The amazing thing is that the deprived worms Hulked out again and were able to flex as much muscle as the others when given something to hold on to. This is what molecular biologist Atsushi Higashitani of Tohoku University in Japan found out when he and his research team gave these worms, which are physically affected by microgravity much like humans, a neuromuscular endurance test made for a superhero. He led a study recently published in iScience.

“In microgravity, which is less stimulating, the dopamine system functions less frequently and caused the worms to become unmotivated,” Higashitani told SYFY WIRE. “Not only does dopamine degrade, but it also leads to a loss of muscle mass due to its low synthesis.”

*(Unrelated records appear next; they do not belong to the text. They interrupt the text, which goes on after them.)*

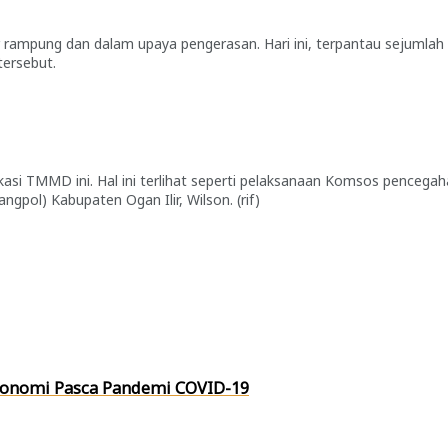
 rampung dan dalam upaya pengerasan. Hari ini, terpantau sejumlah 
ersebut.
 lokasi TMMD ini. Hal ini terlihat seperti pelaksanaan Komsos penceg
pol) Kabupaten Ogan Ilir, Wilson. (rif)
Ekonomi Pasca Pandemi COVID-19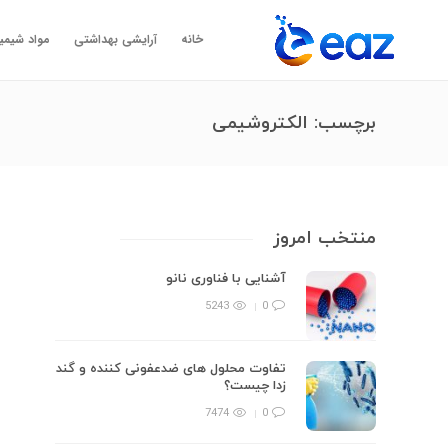
خانه
آرایشی بهداشتی
مواد شیمی
برچسب:
الکتروشیمی
منتخب امروز
آشنایی با فناوری نانو
5243
0
تفاوت محلول های ضدعفونی کننده و گند
زدا چیست؟
7474
0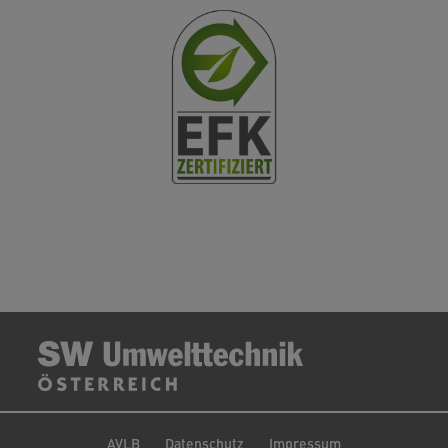
AVLB
Datenschutz
Impressum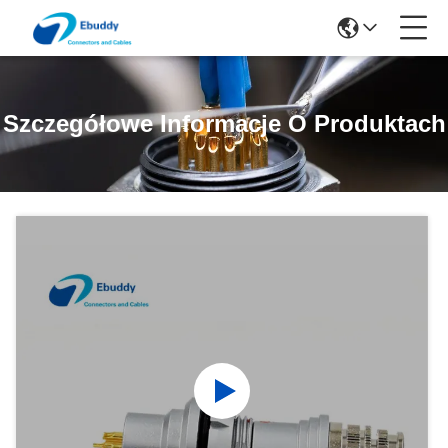
Szczegółowe Informacje O Produktach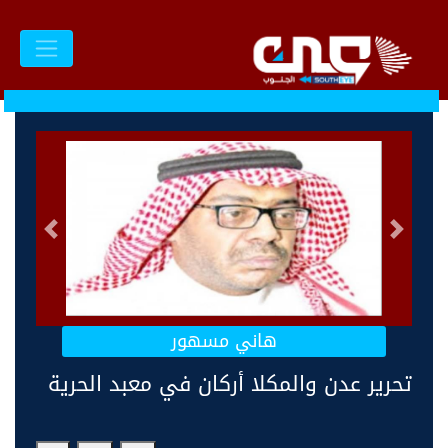
السابق
التالى
هاني مسهور
تحرير عدن والمكلا أركان في معبد الحرية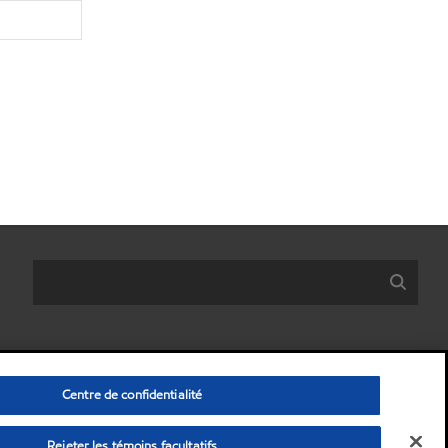
Centre de confidentialité
Rejeter les témoins facultatifs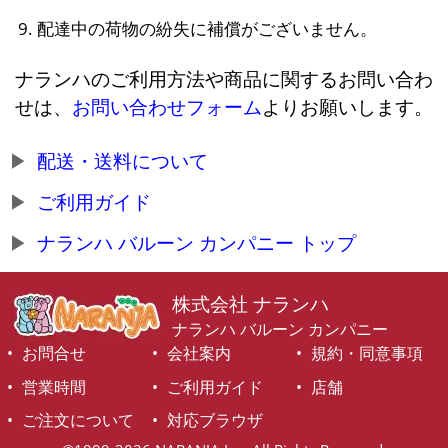
配達中の荷物の紛失に補償がございません。
ナランハのご利用方法や商品に関するお問い合わ
せは、
お問い合わせフォーム
よりお願いします。
配送・送料について
ご利用ガイド
ナランハ バルーン カンパニー トップ
株式会社 ナランハ
ナランハ バルーン カンパニー
お問合せ
会社案内
規約・同意事項
営業時間
ご利用ガイド
店舗
ご注文について
対応ブラウザ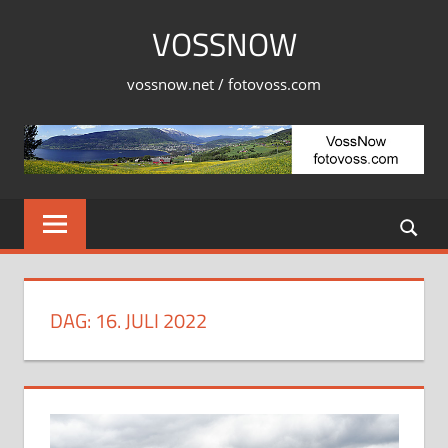
Skip
VOSSNOW
to
content
vossnow.net / fotovoss.com
DAG:
16. JULI 2022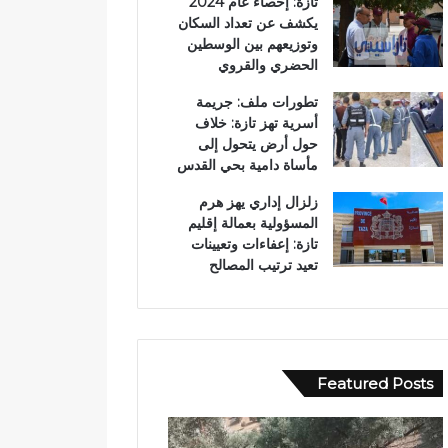
تازة: إحصاء عام 2024
يكشف عن تعداد السكان
وتوزيعهم بين الوسطين
الحضري والقروي
تطورات ملف: جريمة
أسرية تهز تازة: خلاف
حول أرض يتحول إلى
مأساة دامية بحي القدس
زلزال إداري يهز هرم
المسؤولية بعمالة إقليم
تازة: إعفاءات وتعيينات
تعيد ترتيب المصالح
Featured Posts
ح
ب
ا
و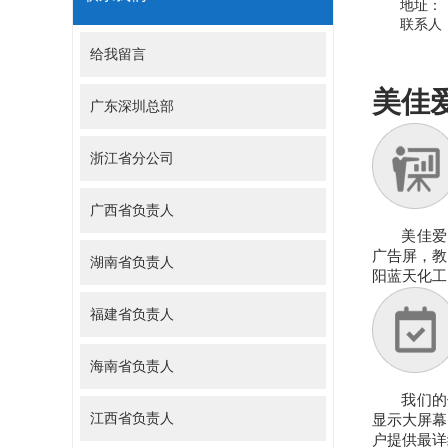
地址：
联系人
给我留言
美佳
广东深圳总部
浙江省分公司
广西省负责人
美佳爱
广告屏，教
湖南省负责人
阳蓝天化工
福建省负责人
海南省负责人
我们的
江西省负责人
显示大屏幕
户提供最详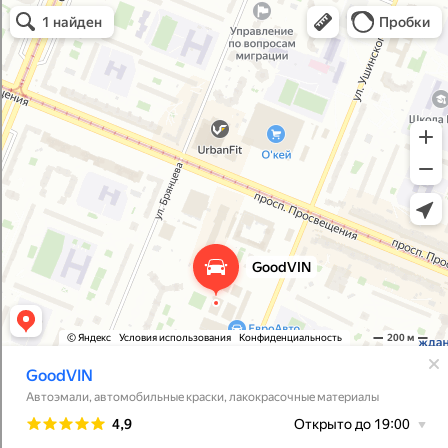
GoodVIN
Автоэмали, автомобильные краски в Санкт‑Петербурге
Лакокрасочные материалы в Санкт‑Петербурге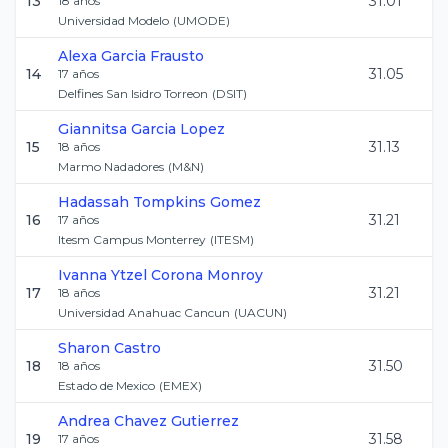
13
31.01
18
años
Universidad Modelo
(
UMODE
)
Alexa
Garcia Frausto
14
31.05
17
años
Delfines San Isidro Torreon
(
DSIT
)
Giannitsa
Garcia Lopez
15
31.13
18
años
Marmo Nadadores
(
M&N
)
Hadassah
Tompkins Gomez
16
31.21
17
años
Itesm Campus Monterrey
(
ITESM
)
Ivanna Ytzel
Corona Monroy
17
31.21
18
años
Universidad Anahuac Cancun
(
UACUN
)
Sharon
Castro
18
31.50
18
años
Estado de Mexico
(
EMEX
)
Andrea
Chavez Gutierrez
19
31.58
17
años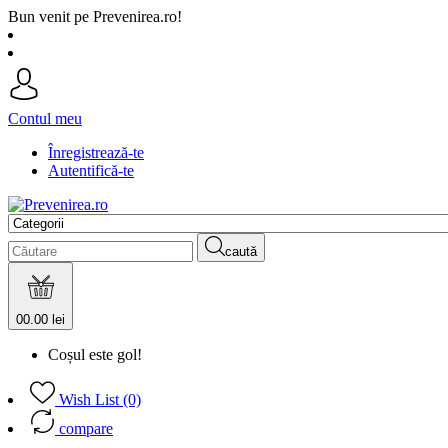
Bun venit pe Prevenirea.ro!
Contul meu
Înregistrează-te
Autentifică-te
caută
0
0.00 lei
Coșul este gol!
Wish List (0)
compare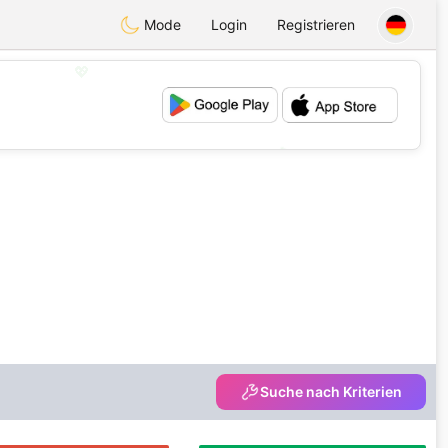
Mode
Login
Registrieren
💖
💕
Suche nach Kriterien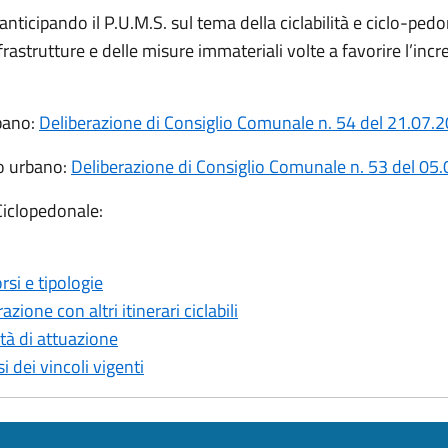
 anticipando il P.U.M.S. sul tema della ciclabilità e ciclo-ped
frastrutture e delle misure immateriali volte a favorire l’i
bano:
Deliberazione di Consiglio Comunale n. 54 del 21.07.
o urbano:
Deliberazione di Consiglio Comunale n. 53 del 05
 Ciclopedonale:
rsi e tipologie
ione con altri itinerari ciclabili
ità di attuazione
i dei vincoli vigenti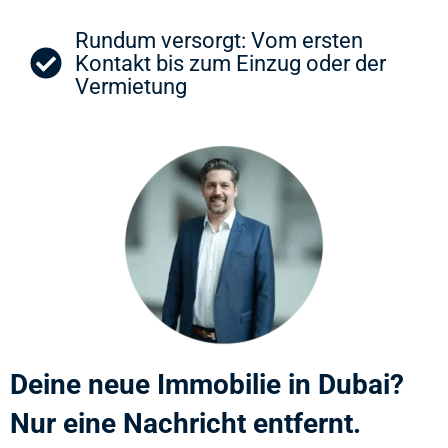
Rundum versorgt: Vom ersten
Kontakt bis zum Einzug oder der
Vermietung
Deine neue Immobilie in Dubai?
Nur eine Nachricht entfernt.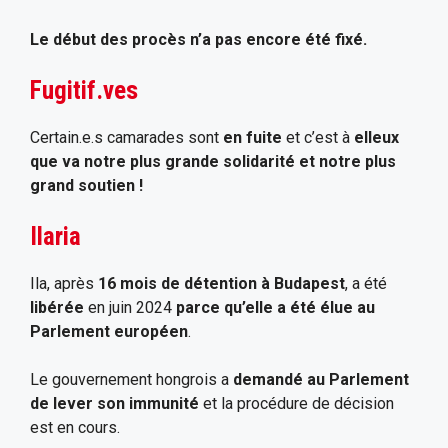
Le début des procès n’a pas encore été fixé.
Fugitif.ves
Certain.e.s camarades sont
en fuite
et c’est à
elleux
que va notre plus grande solidarité et notre plus
grand soutien !
Ilaria
Ila, après
16 mois de détention à Budapest
, a été
libérée
en juin 2024
parce qu’elle a été élue au
Parlement européen
.
Le gouvernement hongrois a
demandé au Parlement
de lever son immunité
et la procédure de décision
est en cours.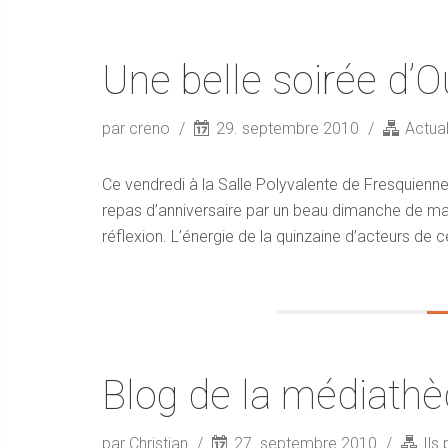
Une belle soirée d’O
par creno
29. septembre 2010
Actual
Ce vendredi à la Salle Polyvalente de Fresquienne
repas d’anniversaire par un beau dimanche de mai…
réflexion. L’énergie de la quinzaine d’acteurs de ce
Blog de la médiathè
par Christian
27. septembre 2010
Ils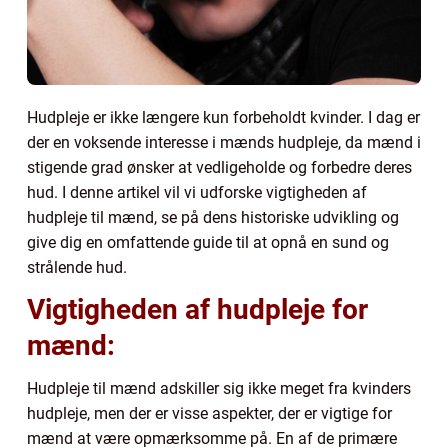
Hudpleje er ikke længere kun forbeholdt kvinder. I dag er
der en voksende interesse i mænds hudpleje, da mænd i
stigende grad ønsker at vedligeholde og forbedre deres
hud. I denne artikel vil vi udforske vigtigheden af
hudpleje til mænd, se på dens historiske udvikling og
give dig en omfattende guide til at opnå en sund og
strålende hud.
Vigtigheden af hudpleje for
mænd:
Hudpleje til mænd adskiller sig ikke meget fra kvinders
hudpleje, men der er visse aspekter, der er vigtige for
mænd at være opmærksomme på. En af de primære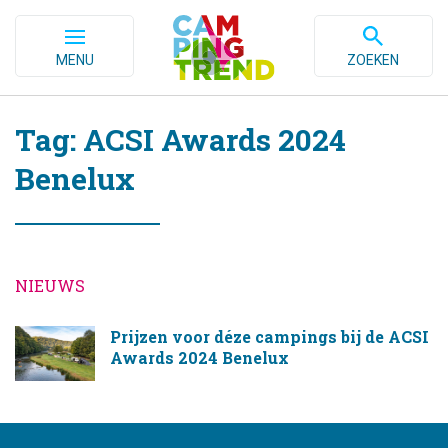
MENU
ZOEKEN
Tag: ACSI Awards 2024
Benelux
NIEUWS
Prijzen voor déze campings bij de ACSI
Awards 2024 Benelux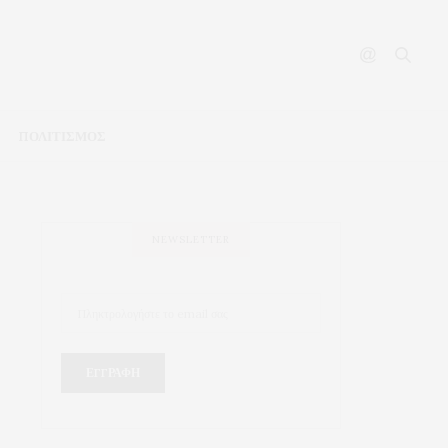
ΠΟΛΙΤΙΣΜΟΣ
NEWSLETTER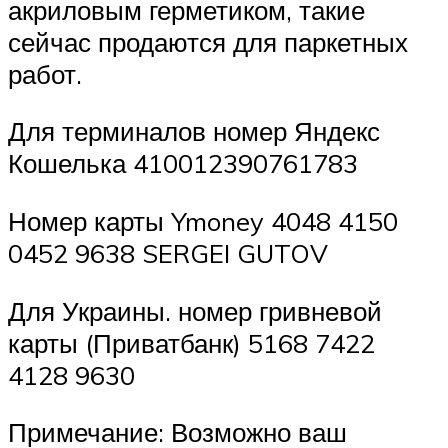
акриловым герметиком, такие
сейчас продаются для паркетных
работ.
Для терминалов номер Яндекс
Кошелька 410012390761783
Номер карты Ymoney 4048 4150
0452 9638 SERGEI GUTOV
Для Украины. номер гривневой
карты (Приватбанк) 5168 7422
4128 9630
Примечание: Возможно ваш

Yes, dopamine is that same neurotransmitter that gives you a rush of motivation when you smash a personal best in the gym or pleasure when indulging in a Marvel movie marathon. Low levels of dopamine can mean that motivation to move plummets. In microgravity, astronauts’ muscles and bones do not have as much motivation to move, even if the astronauts don’t realize it. The absence of gravity means that their bodies are already being suspended in thin air, so there is no pressure on muscle and bone to put in the effort to keep them from falling.

It’s not that astronauts get lazy in space. Their bodies do without realizing it, because there is nothing to hold them down or to hold on to. Touch is experienced through mechanosensory structures that act like transducers and convert stimuli and forces, such as pressure, into electrical signals that are zapped to the central nervous system. From observing the worms, Higashitani thinks that physical contact activates mechanosensory neurons and other structures, which switches on dopamine activation, which turns into movement activation.

“Reduction in muscle calcium firing levels seems to be an indicator of muscle contractility,” he said. “When the worms grew under microgravity, their muscle strength was greatly reduced. The dopamine system is thought to be weakened and the vitality of exercise is reduced.”

The worms had plastic microbeads to hold on to. For humans, working out in space is necessary for if they want to stay in shape without the resistance of gravity, and contact with exercise equipment helps, but giving dopamine levels an assist and putting muscle degeneration on hold could be as easy as giving hand and foot massages to astronauts. We also get a dopamine rush when we lie down here on Earth because we release our feet from bearing our weight. There is a new gravity sleeping bag being tested out for astronauts, and it could offer that same effect.

“Astronauts actively perform exercise in orbit, and at that time, contact stimulation is also loaded from the limbs,” said Higashitani. “So far, the effects of non-irritating limbs (less of contact stimuli) have been overlooked.”

Maybe someday, when we decide to venture beyond the moon (if that’s even safe with so much cosmic radiation), a journey to Mars may not decimate astronauts’ bodies.